Exercise: Exclude the images and repeat all remaining entries exactly.

□ □ □ □

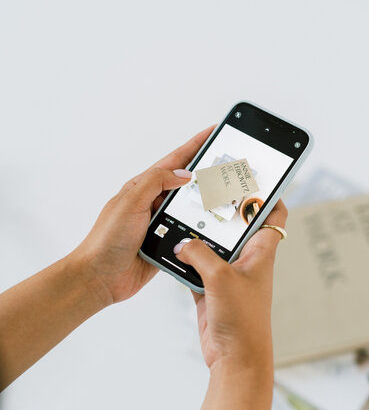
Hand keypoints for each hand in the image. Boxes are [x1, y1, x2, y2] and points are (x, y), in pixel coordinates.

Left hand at [70, 126, 214, 304]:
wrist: (101, 276)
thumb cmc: (107, 239)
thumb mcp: (131, 202)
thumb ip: (156, 183)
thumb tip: (183, 174)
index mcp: (142, 188)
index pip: (174, 161)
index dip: (194, 146)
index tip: (211, 133)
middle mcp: (152, 203)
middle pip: (185, 183)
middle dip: (205, 171)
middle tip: (226, 162)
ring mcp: (159, 224)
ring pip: (189, 208)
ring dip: (204, 202)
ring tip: (225, 190)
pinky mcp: (166, 244)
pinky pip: (187, 231)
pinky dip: (199, 228)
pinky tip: (211, 224)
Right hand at [174, 200, 287, 370]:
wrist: (235, 358)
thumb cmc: (242, 320)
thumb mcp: (220, 278)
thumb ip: (200, 254)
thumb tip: (183, 243)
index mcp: (260, 253)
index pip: (273, 215)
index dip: (268, 194)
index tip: (255, 178)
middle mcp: (246, 261)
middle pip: (238, 227)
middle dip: (225, 210)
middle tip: (209, 191)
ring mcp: (228, 276)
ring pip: (214, 247)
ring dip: (200, 236)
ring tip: (185, 217)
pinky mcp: (211, 290)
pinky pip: (197, 267)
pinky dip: (186, 259)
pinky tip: (173, 250)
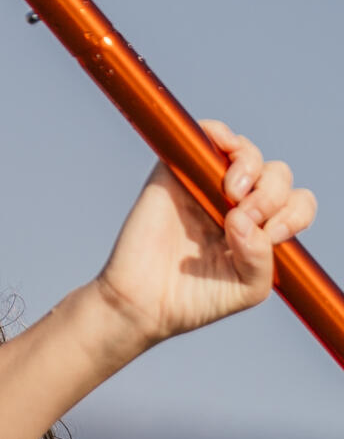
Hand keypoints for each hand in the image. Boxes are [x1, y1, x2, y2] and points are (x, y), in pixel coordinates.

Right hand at [92, 120, 315, 351]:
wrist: (141, 305)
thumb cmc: (193, 301)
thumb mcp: (248, 287)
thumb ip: (264, 256)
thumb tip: (244, 217)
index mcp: (258, 229)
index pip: (297, 203)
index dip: (294, 213)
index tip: (272, 235)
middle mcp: (236, 205)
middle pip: (277, 175)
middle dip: (270, 196)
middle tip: (241, 219)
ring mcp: (207, 187)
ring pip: (249, 153)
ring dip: (251, 169)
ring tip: (232, 195)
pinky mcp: (177, 173)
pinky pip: (208, 133)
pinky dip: (222, 135)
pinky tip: (223, 162)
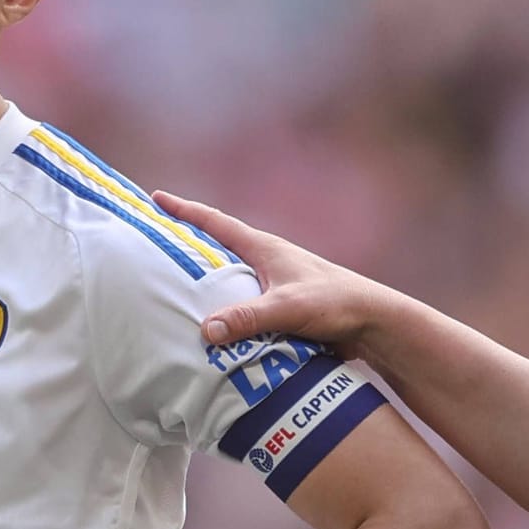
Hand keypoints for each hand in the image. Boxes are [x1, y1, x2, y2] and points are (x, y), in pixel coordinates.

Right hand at [151, 191, 391, 355]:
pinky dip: (225, 309)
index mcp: (264, 248)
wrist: (373, 323)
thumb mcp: (287, 307)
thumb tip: (206, 330)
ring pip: (230, 277)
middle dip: (188, 245)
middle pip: (218, 248)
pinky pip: (244, 304)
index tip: (156, 198)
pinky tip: (213, 328)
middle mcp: (267, 261)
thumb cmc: (335, 304)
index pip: (215, 223)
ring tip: (173, 290)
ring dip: (206, 281)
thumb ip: (247, 317)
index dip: (184, 211)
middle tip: (156, 245)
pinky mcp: (284, 307)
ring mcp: (275, 283)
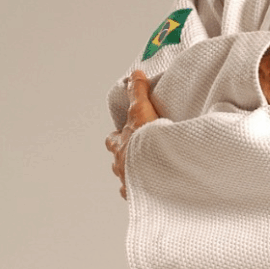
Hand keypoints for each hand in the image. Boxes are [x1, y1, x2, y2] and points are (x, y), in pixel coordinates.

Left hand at [105, 70, 158, 198]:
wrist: (155, 171)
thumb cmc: (146, 143)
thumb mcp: (142, 111)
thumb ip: (138, 92)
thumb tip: (134, 73)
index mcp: (120, 145)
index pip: (113, 139)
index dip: (118, 135)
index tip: (125, 131)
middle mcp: (121, 165)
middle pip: (118, 159)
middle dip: (125, 155)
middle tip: (138, 150)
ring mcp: (129, 182)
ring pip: (128, 176)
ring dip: (135, 172)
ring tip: (151, 167)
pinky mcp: (141, 195)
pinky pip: (141, 192)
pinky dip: (146, 188)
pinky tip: (157, 185)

□ □ □ □

Problem solution:
Hand keypoints for each hand in the image. Boxes are [x1, y1, x2, y2] and points are (x, y), in pixel coordinates.

Left hand at [70, 126, 214, 304]:
wrist: (101, 276)
thumb cmc: (107, 239)
thumb mcp: (131, 202)
thumb ip: (156, 183)
thumb tip: (183, 174)
index mcp: (142, 188)
index pip: (174, 161)
index dip: (194, 146)
index tip: (211, 133)
middle mcp: (152, 203)
middle pip: (185, 183)
middle dip: (205, 171)
middle tip: (226, 162)
ring mcp: (159, 224)
ring pip: (189, 208)
ring dip: (204, 202)
ring tip: (225, 190)
pinky mcp: (166, 244)
pinky pip: (187, 231)
pinky dip: (199, 228)
pinky tip: (211, 224)
Right hand at [174, 200, 287, 370]:
wrist: (235, 358)
thumb cmc: (242, 320)
thumb mcp: (220, 278)
thumb ip: (200, 254)
thumb tip: (183, 243)
index mcp: (260, 253)
index pip: (273, 215)
index dip: (268, 194)
index tip: (255, 178)
middle mcp: (246, 261)
middle pip: (238, 227)
middle dip: (225, 210)
middle tip: (209, 191)
ring mcp: (228, 276)
ring pip: (214, 247)
ring dip: (200, 236)
ring tip: (185, 217)
pinky mcp: (211, 290)
pinky pip: (197, 267)
pinky dip: (186, 259)
pinky tip: (173, 250)
Hand keypoints for each hand in the image. Boxes are [x1, y1, x2, y2] and points are (x, y), in pixel coordinates.

Right hand at [92, 120, 315, 351]:
wrist: (141, 305)
thumb cmc: (193, 301)
thumb mcp: (248, 287)
thumb ip: (264, 256)
thumb tip: (244, 217)
index mcp: (258, 229)
index pip: (297, 203)
index dip: (294, 213)
index tip: (272, 235)
middle mcp: (236, 205)
middle pip: (277, 175)
middle dip: (270, 196)
middle tip: (241, 219)
ring mcp: (207, 187)
ring pip: (249, 153)
ring dip: (251, 169)
ring tip: (232, 195)
pinky mcp: (177, 173)
pinky pip: (208, 133)
pinky dip: (222, 135)
pinky tip: (223, 162)
Hand keypoints for each hand in the image. Boxes are [x1, y1, x2, y2] and points are (x, y), in pixel coordinates.

Right hand at [151, 191, 391, 355]:
pinky dip: (225, 309)
index mcp: (264, 248)
wrist: (373, 323)
thumb mcp: (287, 307)
thumb tip: (206, 330)
ring pip: (230, 277)
middle dip: (188, 245)
middle pip: (218, 248)
pinky pip: (244, 304)
index tip: (156, 198)
pinky tip: (213, 328)
middle mcp: (267, 261)
thumb cmc: (335, 304)
index pip: (215, 223)
ring tip: (173, 290)
ring dip: (206, 281)
thumb ip: (247, 317)
index dip: (184, 211)
middle tip: (156, 245)
pinky mcp: (284, 307)
ring mcp: (275, 283)
Hand keypoints for each hand in the image. Boxes are [x1, y1, x2, y2] and points are (x, y), in pixel coordinates.

Left hand at [105, 70, 158, 198]:
wrist: (155, 171)
thumb cmc: (146, 143)
thumb mcp: (142, 111)
thumb ip: (138, 92)
thumb tip: (134, 73)
index mcp: (120, 145)
index pip: (113, 139)
index dip: (118, 135)
index tip: (125, 131)
middle mcp: (121, 165)
middle pip: (118, 159)
middle dip: (125, 155)
middle tip: (138, 150)
ring mcp: (129, 182)
ring pip: (128, 176)
ring dip: (135, 172)
ring tip: (151, 167)
pinky mcp: (141, 195)
pinky pip: (141, 192)
pinky dip: (146, 188)
pinky tip: (157, 185)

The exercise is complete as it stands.